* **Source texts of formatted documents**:
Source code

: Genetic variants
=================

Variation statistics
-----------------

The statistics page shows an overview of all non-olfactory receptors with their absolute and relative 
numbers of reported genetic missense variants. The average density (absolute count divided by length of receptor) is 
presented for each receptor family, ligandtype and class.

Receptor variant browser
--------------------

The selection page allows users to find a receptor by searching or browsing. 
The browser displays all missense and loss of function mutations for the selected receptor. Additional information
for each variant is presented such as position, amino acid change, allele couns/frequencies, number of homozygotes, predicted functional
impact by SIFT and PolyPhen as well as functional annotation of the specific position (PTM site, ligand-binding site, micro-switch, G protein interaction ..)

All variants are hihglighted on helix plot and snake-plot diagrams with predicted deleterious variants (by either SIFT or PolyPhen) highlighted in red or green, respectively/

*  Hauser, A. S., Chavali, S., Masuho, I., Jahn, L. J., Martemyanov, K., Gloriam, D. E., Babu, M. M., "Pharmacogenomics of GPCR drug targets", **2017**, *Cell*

* **WORK REQUEST**: The lines to output run from the one containing "The statistics page" through the last line of the records above; repeat them exactly and nothing more.

* **EXERCISE SOLUTION**:
The statistics page shows an overview of all non-olfactory receptors with their absolute and relative 
numbers of reported genetic missense variants. The average density (absolute count divided by length of receptor) is 
presented for each receptor family, ligandtype and class.

Receptor variant browser
--------------------

The selection page allows users to find a receptor by searching or browsing. 
The browser displays all missense and loss of function mutations for the selected receptor. Additional information
for each variant is presented such as position, amino acid change, allele couns/frequencies, number of homozygotes, predicted functional
impact by SIFT and PolyPhen as well as functional annotation of the specific position (PTM site, ligand-binding site, micro-switch, G protein interaction ..)

All variants are hihglighted on helix plot and snake-plot diagrams with predicted deleterious variants (by either SIFT or PolyPhen) highlighted in red or green, respectively/

*  Hauser, A. S., Chavali, S., Masuho, I., Jahn, L. J., Martemyanov, K., Gloriam, D. E., Babu, M. M., "Pharmacogenomics of GPCR drug targets", **2017**, *Cell*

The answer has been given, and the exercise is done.